--- Exercise A ---
Using the extract on missing Airbnb data, explain why the null values in the reviews per month column are replaced with 0.
--- Exercise B ---
Print the passage of the extract on missing Airbnb data between "Using pandas and" and "put 0 instead.", inclusive.

*** Extract

Using pandas and loops, we can confirm that the dataset contains missing values. Knowing that it is possible for Airbnb listings to have 0 reviews, with a matching value for reviews per month tells us that these are most likely not bad data. Name and host name on the other hand are columns that should have data, so removing these could be a good idea, but would need more research into those individual listings to determine the quality.

One example of dealing with missing values would be replacing some null values with 0. Since blank fields within the reviews per month column most likely mean there aren't any reviews for that listing, I could put 0 instead.

In [11]:
# Replacing null values in reviews per month with 0 
nyc_airbnb_df["reviews_per_month"].fillna(0, inplace = True)

In [12]:
# Previewing data after replacing null values
nyc_airbnb_df['reviews_per_month'].head()

******
*** Supplied information

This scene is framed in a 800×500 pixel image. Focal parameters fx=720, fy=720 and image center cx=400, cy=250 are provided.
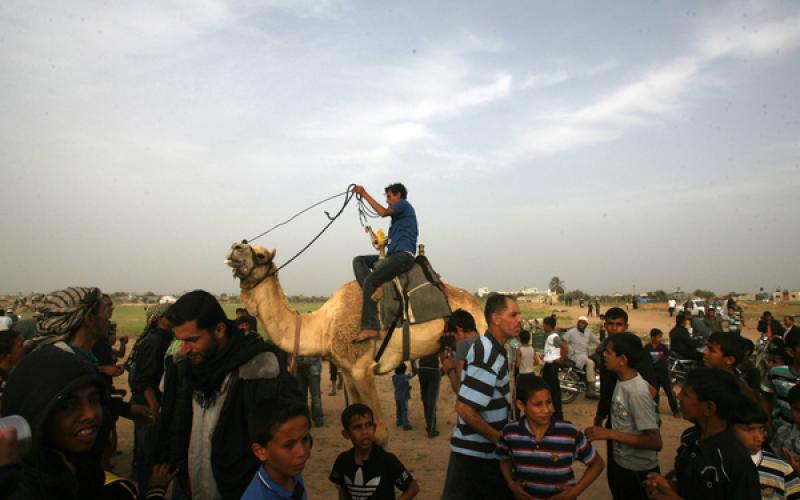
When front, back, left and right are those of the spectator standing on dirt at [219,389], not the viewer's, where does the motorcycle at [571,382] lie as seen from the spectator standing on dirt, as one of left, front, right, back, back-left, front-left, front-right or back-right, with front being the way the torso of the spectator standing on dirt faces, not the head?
back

******

--- Answer section A ---
A blank in the reviews per month column most likely means that the listing has no reviews, so 0 is the fitting value. Listings can have 0 reviews with a matching value for reviews per month, so these gaps are probably not bad data.

--- Answer section B ---
Using pandas and loops, we can confirm that the dataset contains missing values. Knowing that it is possible for Airbnb listings to have 0 reviews, with a matching value for reviews per month tells us that these are most likely not bad data. Name and host name on the other hand are columns that should have data, so removing these could be a good idea, but would need more research into those individual listings to determine the quality.

One example of dealing with missing values would be replacing some null values with 0. Since blank fields within the reviews per month column most likely mean there aren't any reviews for that listing, I could put 0 instead.